Friday, October 12, 2007

Forging thoughts

12.23 a.m.

Forging thoughts

If you knew me, you would know that I often ask myself whether there is any such thing as an ‘independent thought.’ Sure, I mean, we all have our own minds but is their really any thing like ‘originality’. Every thought is inspired from someone else’s thought isn’t it? Am I really capable of making a sound ‘independent’ decision?

I really doubt it. Only very few people are gifted with this ability. Few because they know so much that they can take everything into account and then take a sound, unbiased decision. That’s it. To make an informed choice we must be well aware of all the perspectives, the perspectives behind the perspectives and those behind those perspectives. My pet dog just sighed; I bet he’s glad he isn’t human.

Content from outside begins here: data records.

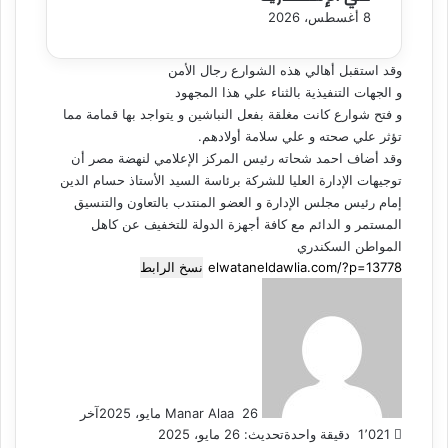
8 أغسطس، 2026
وقد استقبل أهالي هذه الشوارع رجال الأمن
و الجهات التنفيذية بالثناء علي هذا المجهود
و فتح شوارع كانت مغلقة بفعل النباشين و يتواجد بها قمامة مما
تؤثر علي صحته و علي سلامة أولادهم.
وقد أضاف احمد شحاته رئيس المركز الإعلامي لنهضة مصر أن
توجيهات الإدارة العليا للشركة برئاسة السيد الأستاذ حسام الدين
إمام رئيس مجلس الإدارة و العضو المنتدب بالتعاون والتنسيق
المستمر و الدائم مع كافة أجهزة الدولة للتخفيف عن كاهل
المواطن السكندري
نسخ الرابط
أرسل
بريدا
إلكترونيا
26 مايو، 2025
Manar Alaa
آخر
1٬021
دقيقة واحدة
تحديث: 26 مايو، 2025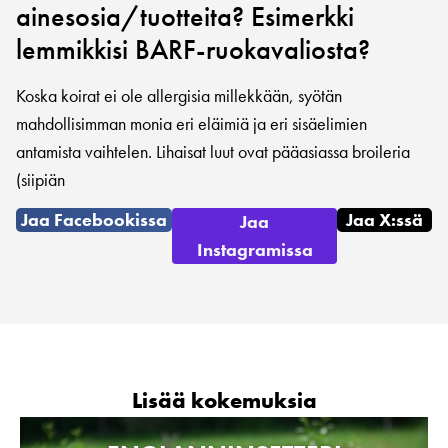
ainesosia/tuotteita? Esimerkki
lemmikkisi BARF-ruokavaliosta?
Koska koirat ei ole allergisia millekkään, syötän
mahdollisimman monia eri eläimiä ja eri sisäelimien
antamista vaihtelen. Lihaisat luut ovat pääasiassa broileria
(siipiän
Jaa Facebookissa
Jaa X:ssä
Jaa
Instagramissa
Lisää kokemuksia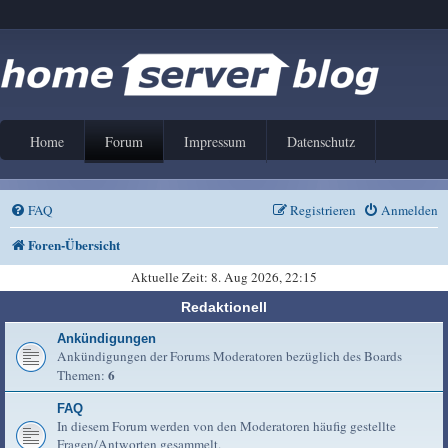
Home
Forum
Impressum
Datenschutz
FAQ
Registrieren
Anmelden
Foren-Übersicht
Aktuelle Zeit: 8. Aug 2026, 22:15
Redaktionell
Ankündigungen
Ankündigungen der Forums Moderatoren bezüglich des Boards
6
Themen:
FAQ
In diesem Forum werden von den Moderatoren häufig gestellte
Fragen/Antworten gesammelt.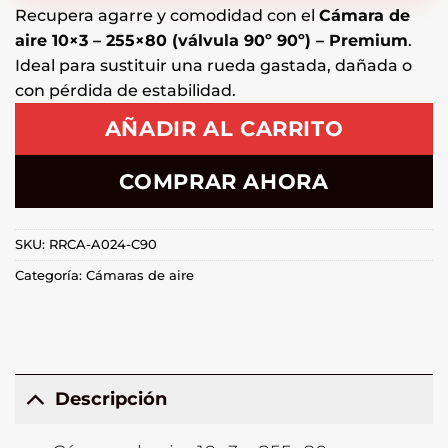
Recupera agarre y comodidad con el
Cámara de
aire 10×3 – 255×80 (válvula 90º 90º) – Premium
.
Ideal para sustituir una rueda gastada, dañada o
con pérdida de estabilidad.
AÑADIR AL CARRITO
COMPRAR AHORA
SKU:
RRCA-A024-C90
Categoría:
Cámaras de aire
Descripción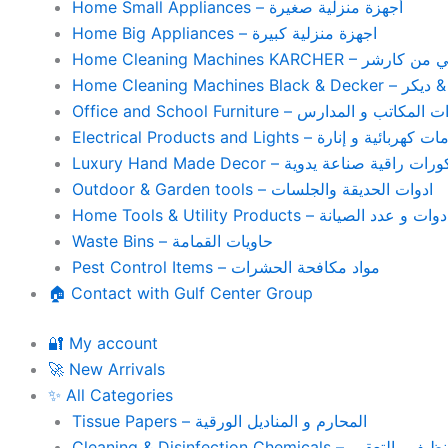
Home Small Appliances – أجهزة منزلية صغيرة
Home Big Appliances – اجهزة منزلية كبيرة
Home Cleaning Machines 
Home Cleaning
Office and School Furniture – كاتب و المدارس
Electrical Products and Lights – ية و إنارة
Luxury Hand Made Decor – ات راقية صناعة يدوية
Outdoor & Garden tools – ادوات الحديقة والجلسات
Home Tools & Utility Products – وات و عدد الصيانة
Waste Bins – حاويات القمامة
Pest Control Items – مواد مكافحة الحشرات
🏠 Contact with Gulf Center Group
🔐 My account
🚀 New Arrivals
✨ All Categories
Tissue Papers – المحارم و المناديل الورقية
Cleaning & Disinfection Chemicals – يم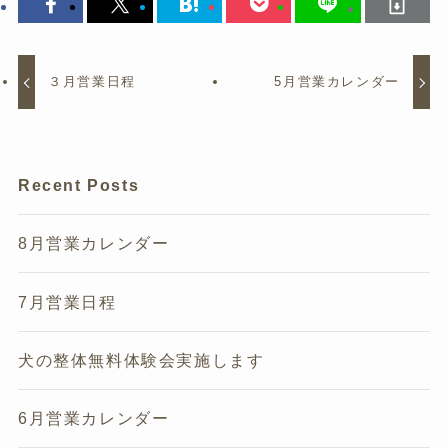
３月営業日程
5月営業カレンダー
Recent Posts
8月営業カレンダー
7月営業日程
犬の整体無料体験会実施します
6月営業カレンダー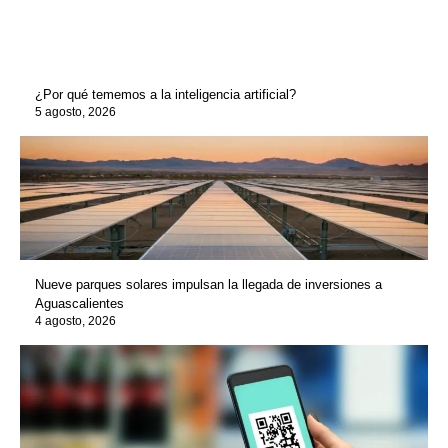
¿Por qué tememos a la inteligencia artificial?
5 agosto, 2026
Nueve parques solares impulsan la llegada de inversiones a
Aguascalientes
4 agosto, 2026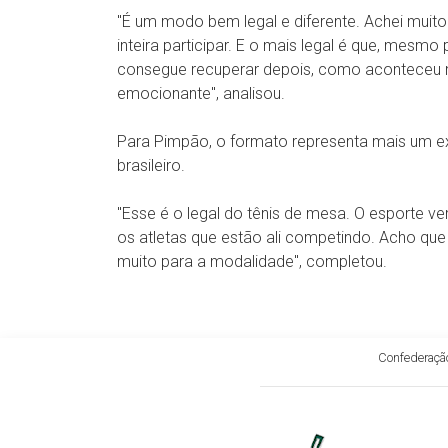
"É um modo bem legal e diferente. Achei muit
inteira participar. E o mais legal é que, mesm
consegue recuperar depois, como aconteceu no
emocionante", analisou.
Para Pimpão, o formato representa mais um 
brasileiro.
"Esse é o legal do tênis de mesa. O esporte 
os atletas que estão ali competindo. Acho qu
muito para a modalidade", completou.
Confederação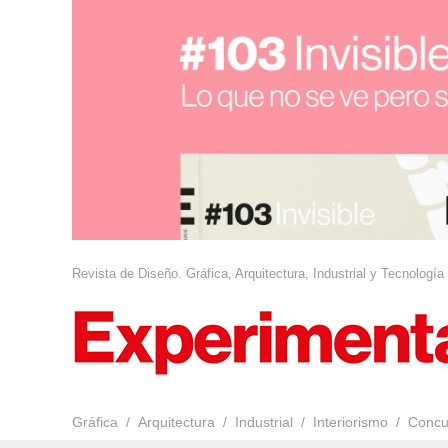
Revista de Diseño. Gráfica, Arquitectura, Industrial y Tecnología
Gráfica
Arquitectura
Industrial
Interiorismo
Concu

Talk about responsibility.

God is a funny guy. Or girl. But I personally think some seven year old boy, wearing a baseball cap with braces on his teeth and huge black rimmed spectacles holding a half eaten chocolate bar in his hand, is running the world. He was tired of playing videogames, I mean since he won every single time because he had obviously created the damn thing, he decided to throw these little people down on earth, added a layer of oxygen, another one of carbon dioxide and some other gases, and he discovered he’s allergic to all of this and his eyes started watering as a result of which seventy percent of the earth was covered in water. He didn’t know what to do with the overflow so he decided, ‘Eh, what the heck, let’s try freezing it at the top and the bottom of the ball.’ And Voila! The poles were created. Since he’s a boy, he decided that it all must start with a Big Bang, because, well, that’s entertaining.
And so he dropped us here, curiously waiting to see what we would do next. Amusement he wanted, and amusement he got. We were a laugh riot! What he found most amusing was how we fought to ‘rule the world’! But he enjoyed the wars, he really did. He’s a boy after all. And when everyone was happy, and it all got really mushy, he changed the channel, switched to the next planet where everyone was killing each other.

When he got bored, he added another catch in the system, like creating a hole in the ozone layer, and dropping people like Bush in the United States area.

Aaah. But there is something else we must know. God is actually that kids mom. By letting him run the galaxy, she’s just trying to teach him ‘what all not to do when I hand you the world the next time around’.

After all, God needs practical schooling.